M. Jean-Jack Queyranne, ministre des relations avec le Parlement. C'est d'autant plus
méritoire qu'il faut du temps pour former les magistrats, plusieurs années, vous le savez. De
ce point de vue-là, je peux vous dire que l'Ecole nationale de la magistrature de Bordeaux a
vu ses contingents annuels augmenter de 30 %, ce qui veut dire que nous aurons 600
magistrats de plus dans les prochaines années.
M. Alain Gournac. Des promesses !
M. Jean-Jack Queyranne, ministre des relations avec le Parlement. Pour ce qui est des
greffiers, monsieur le sénateur, dois-je encore rappeler que le gouvernement précédent, celui
de M. Juppé... (Exclamations sur les travées du RPR, des Républicains et Indépendants et
de l'Union centriste.)
M. Alain Gournac. Toujours lui, alors !
M. Jean-Jack Queyranne, ministre des relations avec le Parlement. En oui, madame,
messieurs les sénateurs, M. Toubon était alors ministre de la justice.
M. René-Pierre Signé. Le ministre de l'hélicoptère dans l'Himalaya !
M. Jean-Jack Queyranne, ministre des relations avec le Parlement. Donc, sachez que
l'Ecole des greffes est restée vide, faute de concours. C'était en 1997 et aucun concours
n'avait été organisé !
M. Alain Gournac. C'étaient les années Mitterrand !
M. Jean-Jack Queyranne, ministre des relations avec le Parlement. En conséquence,
aucun greffier n'est sorti de cette école en 1998 du fait de l'imprévoyance du précédent
gouvernement, un gouvernement de droite.
M. Alain Gournac. Et les précédents, qu'ont-ils fait ?
M. Jean-Jack Queyranne, ministre des relations avec le Parlement. En trois ans, nous
avons pourvu 270 postes de greffier. Nous en nommerons 400 cette année et 500 en 2002.
M. Henri de Richemont. Tout va bien !
M. Jean-Pierre Schosteck. Pourtant, les magistrats sont dans la rue.
M. Jean-Jack Queyranne, ministre des relations avec le Parlement. Voilà les chiffres, voilà
la réalité !
Par ailleurs, 600 postes d'éducateur ont été mis en place en trois ans.
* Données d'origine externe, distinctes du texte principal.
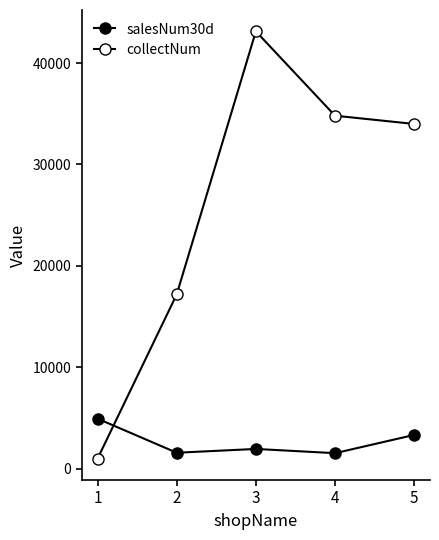

How many lines are shown in the chart?

2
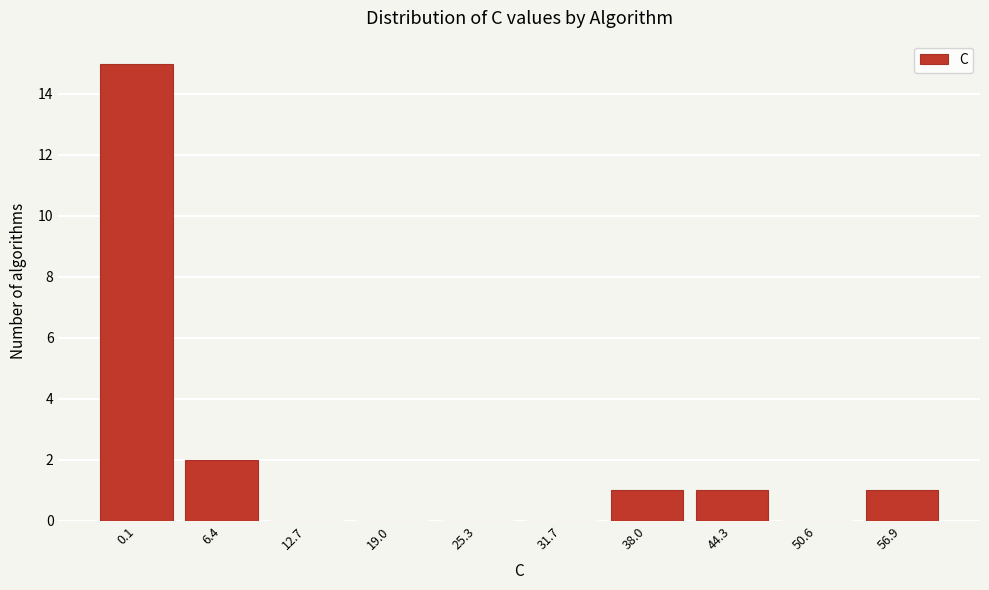

What is the change in value from 0.1 to 25.3?

-15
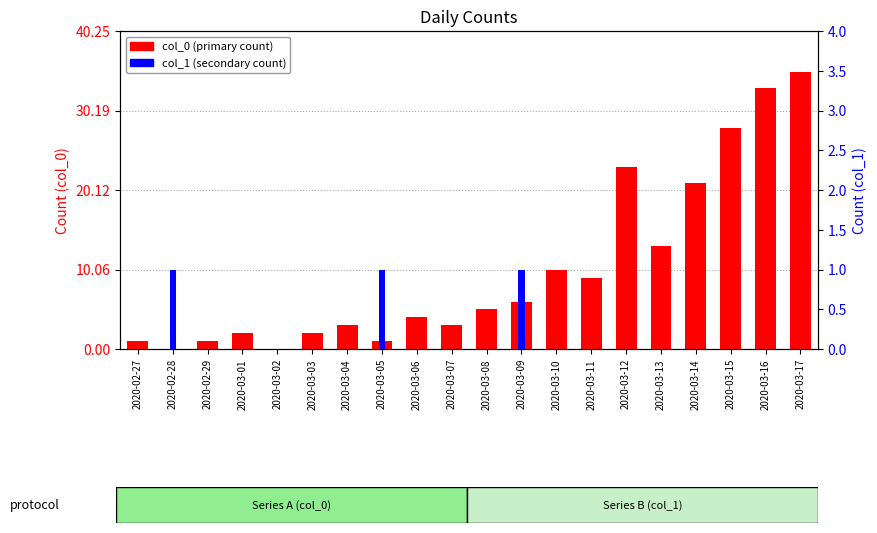

The col_1 (secondary count) series shows -1 at 2020-03-14. True or false?

False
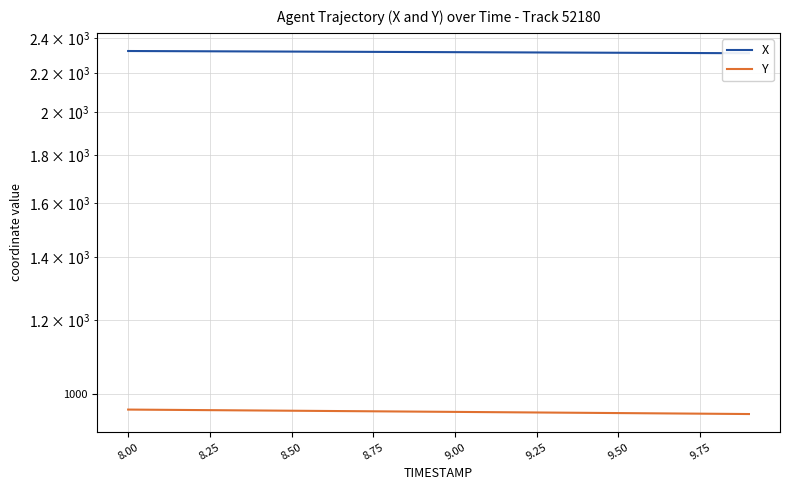

True or false: X and Y intersect in this chart.

False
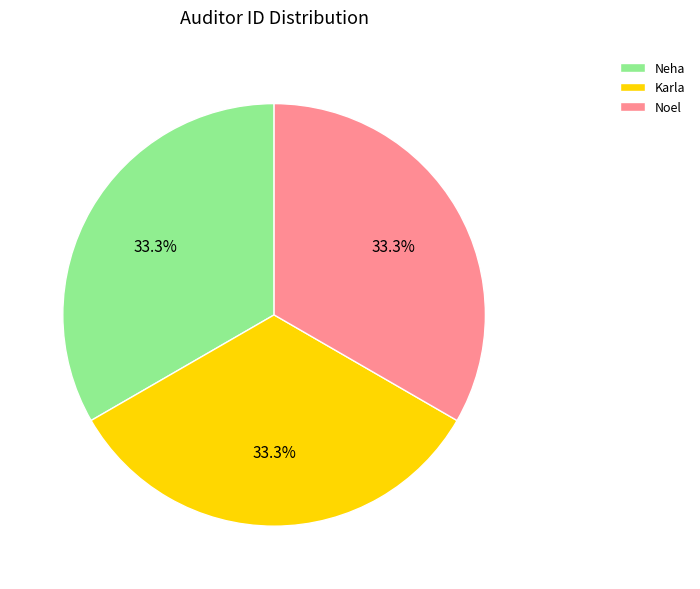

What is the total percentage of Karla and Noel?

66.7%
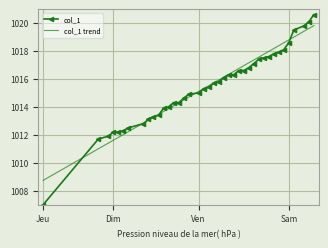

What is the maximum value shown in the chart?

1020.6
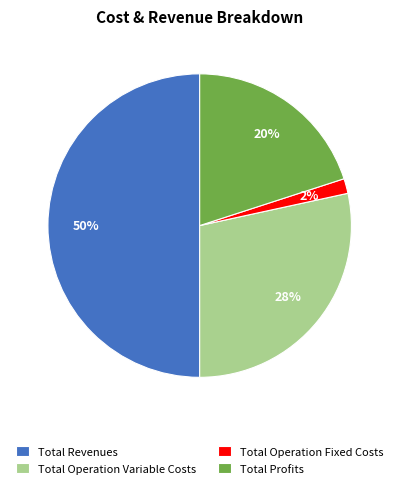

Combined, do Total Operation Fixed Costs and Total Operation Variable Costs account for over 50%?

No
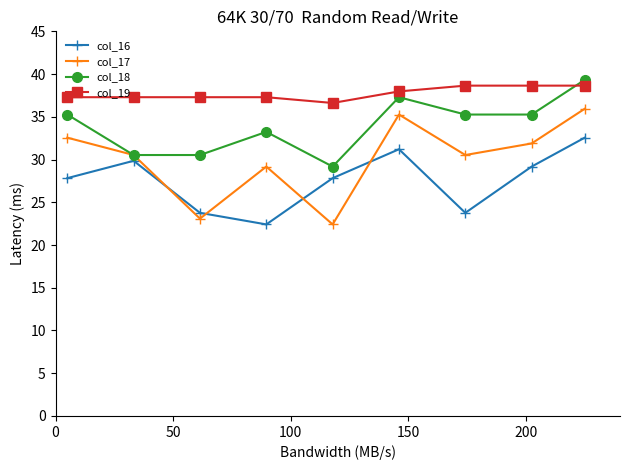

How many data points in col_16 are less than 27?

3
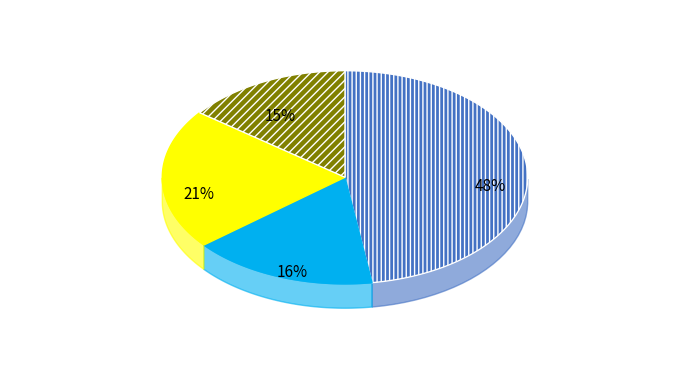

To the nearest percent, what percentage of the pie is 2?

16%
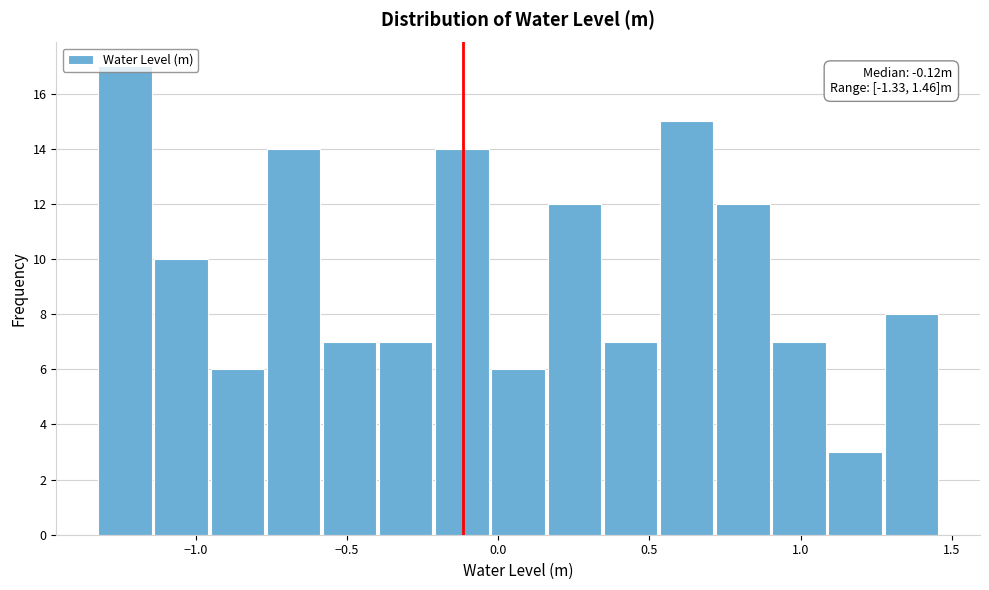

Read against the x-axis, roughly where is the centre of the tallest bar?

-1.25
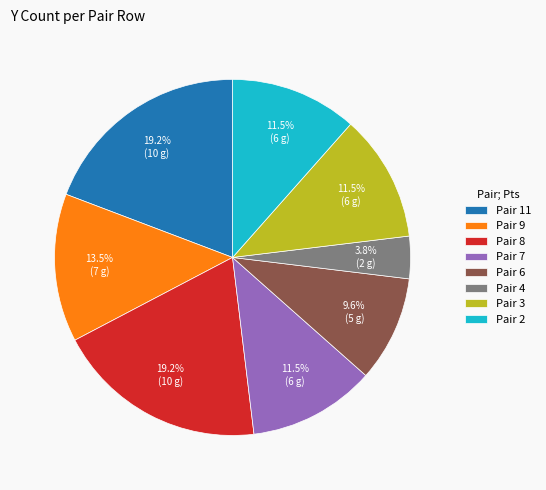

What is the ratio of the value at Pair 8 to the value at Pair 2?

1.7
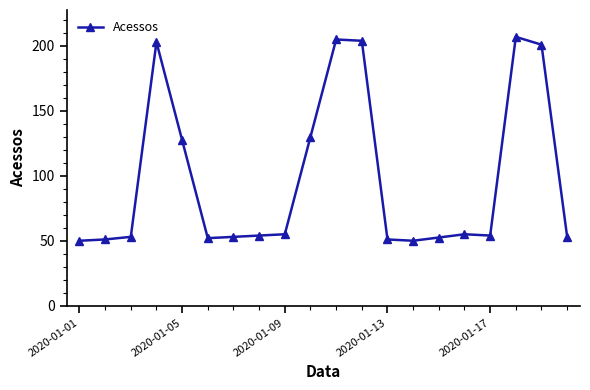

Count the number of data series in this chart.

1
Mme Nelly Olin. Pas dans le Val-d'Oise !
M. Jean-Jack Queyranne, ministre des relations avec le Parlement. Les effectifs ont
augmenté de 30 %, pour les éducateurs, sur le terrain, ainsi que pour les personnels
pénitentiaires. Et le recrutement va s'amplifier.
M. Henri de Richemont. En somme, tout va bien !
M. Alain Gournac. Eh oui, tout va bien !
M. Jean-Jack Queyranne, ministre des relations avec le Parlement. Mesdames, messieurs
les sénateurs, un effort sans précédent est fait actuellement, vous le savez, pour la justice.
(Exclamations sur les travées du RPR.) Oui, j'insiste, madame, messieurs : un effort sans
précédent !
Il faut du temps pour former des magistrats. Admettez que nous payons aujourd'hui, en ce
domaine, l'impéritie et l'imprévoyance des gouvernements précédents ! (Exclamations sur les
travées du RPR, des Républicains et Indépendants et de l'Union centriste. -
Applaudissements sur les travées socialistes.)
M. René-Pierre Signé. Quelle imprévoyance !
M. Henri de Richemont. C'est facile !
M. Alain Gournac. Il fallait retarder l'entrée en application de la loi !
M. Jean-Jack Queyranne, ministre des relations avec le Parlement. C'est la réalité et il faut
la dire aux Français. Dorénavant, et sur ces nouvelles bases, la justice aura effectivement les
moyens de fonctionner. (Applaudissements sur les travées socialistes ainsi que sur celles du
groupe communiste républicain et citoyen. - Exclamations sur les travées du RPR, des
Républicains et Indépendants et de l'Union centriste.)
M. René-Pierre Signé. Bravo !
M. Georges Gruillot. C'est sans doute pour cela que les magistrats sont dans la rue !
M. Pierre Fauchon. Et la « rançon » ?
M. Alain Gournac. Oui, et la « rançon » ?
M. Pierre Fauchon. Pour défendre les magistrats, vous les laissez se faire insulter ?
M. le président. Nous en avons terminé avec les questions d'actualité au Gouvernement.